= Source passage =
————

The White House was partially right about a consensus among economists on the stimulus plan. The catch: most think it’s junk. “The compromise economic stimulus plan agreed to by negotiators from the House of Representatives and the Senate is short on incentives to get consumers spending again and long on social goals that won’t stimulate economic activity, according to a range of respected economists.” You mean the opponents have reasons to oppose the president’s legislative masterpiece?

Larry Lindsay explains how things went off the rails: “The problems began with the inexplicable decision by the administration not to submit its own economic stimulus package, but instead delegate the job to Nancy Pelosi and the barons on the House Appropriations Committee. Appropriations is the reptilian brain of the political process. It is where all the back scratching, logrolling, and pork barreling gets done. Macroeconomic coherence is just not part of the skill set of House Appropriations members. So even rebuilding the nation’s infrastructure got short shrift. Instead, the package was loaded with largesse for fellow politicians and civil service employees back home.”

————

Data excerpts
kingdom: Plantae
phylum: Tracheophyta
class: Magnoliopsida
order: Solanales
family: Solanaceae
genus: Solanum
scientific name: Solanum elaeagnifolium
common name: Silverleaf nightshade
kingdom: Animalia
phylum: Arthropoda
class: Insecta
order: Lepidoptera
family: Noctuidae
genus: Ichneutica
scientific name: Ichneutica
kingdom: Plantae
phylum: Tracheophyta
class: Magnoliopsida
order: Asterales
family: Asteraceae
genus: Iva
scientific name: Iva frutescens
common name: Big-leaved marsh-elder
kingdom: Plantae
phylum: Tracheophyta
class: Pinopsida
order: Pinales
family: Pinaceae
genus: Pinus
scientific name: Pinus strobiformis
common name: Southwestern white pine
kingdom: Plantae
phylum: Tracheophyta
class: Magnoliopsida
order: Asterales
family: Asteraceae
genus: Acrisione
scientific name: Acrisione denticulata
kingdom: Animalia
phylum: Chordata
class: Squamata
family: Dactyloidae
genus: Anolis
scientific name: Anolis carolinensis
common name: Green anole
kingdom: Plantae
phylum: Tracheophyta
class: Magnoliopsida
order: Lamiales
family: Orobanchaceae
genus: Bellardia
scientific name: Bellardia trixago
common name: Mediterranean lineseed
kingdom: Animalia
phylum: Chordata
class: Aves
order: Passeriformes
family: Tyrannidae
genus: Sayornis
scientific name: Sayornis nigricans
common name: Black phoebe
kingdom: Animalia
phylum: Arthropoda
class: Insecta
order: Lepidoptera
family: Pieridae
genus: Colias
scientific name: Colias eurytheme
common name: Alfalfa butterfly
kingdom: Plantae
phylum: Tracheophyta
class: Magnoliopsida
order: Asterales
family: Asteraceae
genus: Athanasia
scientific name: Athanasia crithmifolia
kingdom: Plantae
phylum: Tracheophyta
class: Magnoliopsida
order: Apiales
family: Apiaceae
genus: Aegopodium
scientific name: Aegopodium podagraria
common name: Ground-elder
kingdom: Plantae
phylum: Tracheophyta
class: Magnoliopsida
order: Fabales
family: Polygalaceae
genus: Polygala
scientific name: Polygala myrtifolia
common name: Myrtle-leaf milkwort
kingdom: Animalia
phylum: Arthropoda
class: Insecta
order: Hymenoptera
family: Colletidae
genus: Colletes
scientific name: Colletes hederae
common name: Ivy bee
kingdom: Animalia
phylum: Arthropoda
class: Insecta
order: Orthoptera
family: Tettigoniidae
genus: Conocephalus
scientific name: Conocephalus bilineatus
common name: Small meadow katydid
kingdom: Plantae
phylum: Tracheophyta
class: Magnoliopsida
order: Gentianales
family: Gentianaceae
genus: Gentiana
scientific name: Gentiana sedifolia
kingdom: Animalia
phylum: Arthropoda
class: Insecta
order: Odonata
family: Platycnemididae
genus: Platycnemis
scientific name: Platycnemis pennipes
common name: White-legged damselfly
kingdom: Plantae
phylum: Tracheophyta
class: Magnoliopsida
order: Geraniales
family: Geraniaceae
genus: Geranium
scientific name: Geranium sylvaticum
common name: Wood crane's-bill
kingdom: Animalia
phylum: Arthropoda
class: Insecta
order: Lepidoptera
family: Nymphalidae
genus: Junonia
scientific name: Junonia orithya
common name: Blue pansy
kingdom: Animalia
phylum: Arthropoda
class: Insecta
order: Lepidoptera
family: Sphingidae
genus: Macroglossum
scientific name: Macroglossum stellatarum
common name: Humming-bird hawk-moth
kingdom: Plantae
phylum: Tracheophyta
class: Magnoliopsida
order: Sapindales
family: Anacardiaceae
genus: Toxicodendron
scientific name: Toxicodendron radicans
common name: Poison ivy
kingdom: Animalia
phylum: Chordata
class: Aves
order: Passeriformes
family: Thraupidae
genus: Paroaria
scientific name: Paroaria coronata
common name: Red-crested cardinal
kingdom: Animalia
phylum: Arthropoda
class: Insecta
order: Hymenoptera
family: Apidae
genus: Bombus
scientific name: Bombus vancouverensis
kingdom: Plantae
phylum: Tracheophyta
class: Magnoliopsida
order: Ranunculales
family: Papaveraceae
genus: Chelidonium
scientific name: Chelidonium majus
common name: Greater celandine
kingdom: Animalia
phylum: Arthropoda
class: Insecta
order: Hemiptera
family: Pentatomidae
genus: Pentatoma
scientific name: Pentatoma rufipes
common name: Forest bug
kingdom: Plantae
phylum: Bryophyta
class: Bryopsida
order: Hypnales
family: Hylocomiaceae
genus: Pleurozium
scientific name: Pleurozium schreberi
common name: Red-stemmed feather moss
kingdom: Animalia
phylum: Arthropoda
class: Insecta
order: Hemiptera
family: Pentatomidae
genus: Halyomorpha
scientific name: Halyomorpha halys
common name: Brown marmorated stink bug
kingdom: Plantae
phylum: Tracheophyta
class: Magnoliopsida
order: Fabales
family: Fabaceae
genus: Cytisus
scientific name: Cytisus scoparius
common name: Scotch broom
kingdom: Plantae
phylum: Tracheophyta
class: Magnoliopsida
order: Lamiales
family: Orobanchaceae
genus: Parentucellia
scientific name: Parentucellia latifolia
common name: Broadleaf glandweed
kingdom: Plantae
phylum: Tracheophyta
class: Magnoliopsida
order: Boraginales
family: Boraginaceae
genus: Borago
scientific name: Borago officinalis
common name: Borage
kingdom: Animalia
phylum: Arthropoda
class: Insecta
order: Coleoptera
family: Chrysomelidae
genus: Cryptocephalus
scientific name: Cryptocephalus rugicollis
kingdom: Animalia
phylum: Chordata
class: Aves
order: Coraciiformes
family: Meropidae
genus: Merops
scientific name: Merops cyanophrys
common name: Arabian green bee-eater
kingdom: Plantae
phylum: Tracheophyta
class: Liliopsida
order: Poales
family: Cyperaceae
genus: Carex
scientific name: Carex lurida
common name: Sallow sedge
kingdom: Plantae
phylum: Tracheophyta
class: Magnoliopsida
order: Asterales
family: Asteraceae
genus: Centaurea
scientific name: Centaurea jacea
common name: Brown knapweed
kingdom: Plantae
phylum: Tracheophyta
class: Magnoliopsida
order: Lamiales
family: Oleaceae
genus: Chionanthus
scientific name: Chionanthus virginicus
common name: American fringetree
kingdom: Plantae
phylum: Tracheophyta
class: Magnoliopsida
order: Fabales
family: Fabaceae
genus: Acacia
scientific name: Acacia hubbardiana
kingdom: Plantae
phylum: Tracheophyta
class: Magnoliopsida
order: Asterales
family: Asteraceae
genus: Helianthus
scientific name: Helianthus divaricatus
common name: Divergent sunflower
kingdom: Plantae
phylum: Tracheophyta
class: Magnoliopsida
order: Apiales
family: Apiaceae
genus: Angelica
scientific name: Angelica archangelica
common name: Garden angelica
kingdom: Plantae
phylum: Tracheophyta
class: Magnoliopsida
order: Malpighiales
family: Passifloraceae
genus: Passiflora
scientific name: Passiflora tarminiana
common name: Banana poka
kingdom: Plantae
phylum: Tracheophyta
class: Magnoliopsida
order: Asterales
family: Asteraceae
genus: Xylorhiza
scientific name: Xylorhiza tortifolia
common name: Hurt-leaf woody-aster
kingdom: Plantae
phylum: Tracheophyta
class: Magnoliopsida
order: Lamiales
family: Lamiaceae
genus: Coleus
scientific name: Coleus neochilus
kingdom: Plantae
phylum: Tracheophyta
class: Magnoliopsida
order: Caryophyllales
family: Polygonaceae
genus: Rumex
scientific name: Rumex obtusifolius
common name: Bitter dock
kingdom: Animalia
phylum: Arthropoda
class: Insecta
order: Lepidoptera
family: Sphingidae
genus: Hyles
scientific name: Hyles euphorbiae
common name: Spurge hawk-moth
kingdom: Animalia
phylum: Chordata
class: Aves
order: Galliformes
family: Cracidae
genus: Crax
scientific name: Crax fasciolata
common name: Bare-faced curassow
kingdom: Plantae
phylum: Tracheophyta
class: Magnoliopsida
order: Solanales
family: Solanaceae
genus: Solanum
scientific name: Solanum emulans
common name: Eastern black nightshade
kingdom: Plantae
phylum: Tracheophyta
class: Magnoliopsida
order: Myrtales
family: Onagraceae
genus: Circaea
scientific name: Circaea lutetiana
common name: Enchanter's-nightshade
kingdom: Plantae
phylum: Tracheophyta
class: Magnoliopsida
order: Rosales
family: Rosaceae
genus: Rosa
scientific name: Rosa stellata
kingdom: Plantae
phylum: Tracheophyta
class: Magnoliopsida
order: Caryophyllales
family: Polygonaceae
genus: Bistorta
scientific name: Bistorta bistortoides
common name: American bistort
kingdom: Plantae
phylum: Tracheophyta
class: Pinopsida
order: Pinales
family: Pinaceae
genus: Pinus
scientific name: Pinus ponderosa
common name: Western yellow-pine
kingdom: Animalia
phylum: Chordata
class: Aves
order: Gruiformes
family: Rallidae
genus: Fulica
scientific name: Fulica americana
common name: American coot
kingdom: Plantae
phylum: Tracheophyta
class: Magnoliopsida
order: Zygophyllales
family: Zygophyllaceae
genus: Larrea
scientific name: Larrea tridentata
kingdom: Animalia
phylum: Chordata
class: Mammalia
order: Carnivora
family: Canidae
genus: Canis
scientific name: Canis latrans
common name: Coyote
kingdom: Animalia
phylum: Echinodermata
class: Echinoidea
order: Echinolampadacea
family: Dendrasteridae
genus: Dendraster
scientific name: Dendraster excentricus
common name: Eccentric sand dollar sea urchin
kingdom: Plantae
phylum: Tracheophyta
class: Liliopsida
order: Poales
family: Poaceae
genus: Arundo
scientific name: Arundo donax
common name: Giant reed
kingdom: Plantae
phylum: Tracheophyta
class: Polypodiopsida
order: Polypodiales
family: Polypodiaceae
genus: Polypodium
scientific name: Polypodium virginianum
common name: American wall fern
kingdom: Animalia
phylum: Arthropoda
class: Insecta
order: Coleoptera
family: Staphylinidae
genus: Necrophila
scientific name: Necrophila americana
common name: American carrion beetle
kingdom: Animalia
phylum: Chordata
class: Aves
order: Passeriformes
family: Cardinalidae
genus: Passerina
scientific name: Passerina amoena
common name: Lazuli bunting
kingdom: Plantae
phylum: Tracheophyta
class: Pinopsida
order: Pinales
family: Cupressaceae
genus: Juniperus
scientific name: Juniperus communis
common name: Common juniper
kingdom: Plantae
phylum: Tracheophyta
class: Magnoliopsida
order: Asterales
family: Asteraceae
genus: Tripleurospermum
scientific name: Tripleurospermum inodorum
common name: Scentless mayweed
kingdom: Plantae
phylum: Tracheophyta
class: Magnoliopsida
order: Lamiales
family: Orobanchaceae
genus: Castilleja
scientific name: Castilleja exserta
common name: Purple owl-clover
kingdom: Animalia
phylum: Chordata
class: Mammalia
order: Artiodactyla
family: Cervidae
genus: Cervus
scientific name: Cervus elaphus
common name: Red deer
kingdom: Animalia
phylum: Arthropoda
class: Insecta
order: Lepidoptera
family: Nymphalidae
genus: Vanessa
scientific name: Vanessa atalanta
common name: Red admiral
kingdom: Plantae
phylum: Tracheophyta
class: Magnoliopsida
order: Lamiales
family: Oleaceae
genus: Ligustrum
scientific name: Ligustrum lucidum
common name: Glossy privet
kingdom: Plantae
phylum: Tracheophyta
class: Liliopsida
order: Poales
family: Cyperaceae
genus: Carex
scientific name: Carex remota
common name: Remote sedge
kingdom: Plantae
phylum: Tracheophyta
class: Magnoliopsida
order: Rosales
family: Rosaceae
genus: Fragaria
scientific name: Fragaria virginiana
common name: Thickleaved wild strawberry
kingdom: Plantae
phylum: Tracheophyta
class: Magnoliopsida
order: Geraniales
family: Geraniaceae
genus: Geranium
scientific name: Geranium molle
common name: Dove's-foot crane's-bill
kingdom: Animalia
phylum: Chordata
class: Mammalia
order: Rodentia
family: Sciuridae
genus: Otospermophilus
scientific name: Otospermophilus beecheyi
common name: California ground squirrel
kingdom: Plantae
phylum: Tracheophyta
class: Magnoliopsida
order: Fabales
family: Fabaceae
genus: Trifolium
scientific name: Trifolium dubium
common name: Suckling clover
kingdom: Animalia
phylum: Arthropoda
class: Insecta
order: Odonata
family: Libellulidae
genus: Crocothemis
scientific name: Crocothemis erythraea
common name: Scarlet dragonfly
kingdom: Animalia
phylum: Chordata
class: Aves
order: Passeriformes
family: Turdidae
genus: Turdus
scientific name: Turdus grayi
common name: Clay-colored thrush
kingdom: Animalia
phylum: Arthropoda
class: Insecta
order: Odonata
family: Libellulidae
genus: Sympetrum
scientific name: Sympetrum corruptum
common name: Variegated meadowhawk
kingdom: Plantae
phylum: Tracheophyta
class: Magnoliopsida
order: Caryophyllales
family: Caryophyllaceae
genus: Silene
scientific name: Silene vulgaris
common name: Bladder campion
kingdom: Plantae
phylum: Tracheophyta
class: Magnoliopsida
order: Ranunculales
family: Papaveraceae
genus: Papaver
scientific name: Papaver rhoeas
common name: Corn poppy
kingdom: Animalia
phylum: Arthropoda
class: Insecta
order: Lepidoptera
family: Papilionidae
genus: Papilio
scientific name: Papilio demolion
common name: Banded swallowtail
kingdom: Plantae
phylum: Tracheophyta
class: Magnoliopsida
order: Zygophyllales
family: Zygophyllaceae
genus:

————

= Exercise task 1 =
Repeat word for word the part of the stimulus plan excerpt that opens with the words containing "The White House" and closes with "president’s legislative masterpiece?".
= Exercise task 2 =
According to Larry Lindsay in the stimulus plan excerpt, to whom did the administration delegate the job of writing the stimulus package?
Base your answers on the stimulus plan excerpt alone.

= Written reply 1 =
The White House was partially right about a consensus among economists on the stimulus plan. The catch: most think it’s junk. “The compromise economic stimulus plan agreed to by negotiators from the House of Representatives and the Senate is short on incentives to get consumers spending again and long on social goals that won’t stimulate economic activity, according to a range of respected economists.” You mean the opponents have reasons to oppose the president’s legislative masterpiece?

= Written reply 2 =
Nancy Pelosi and the barons on the House Appropriations Committee.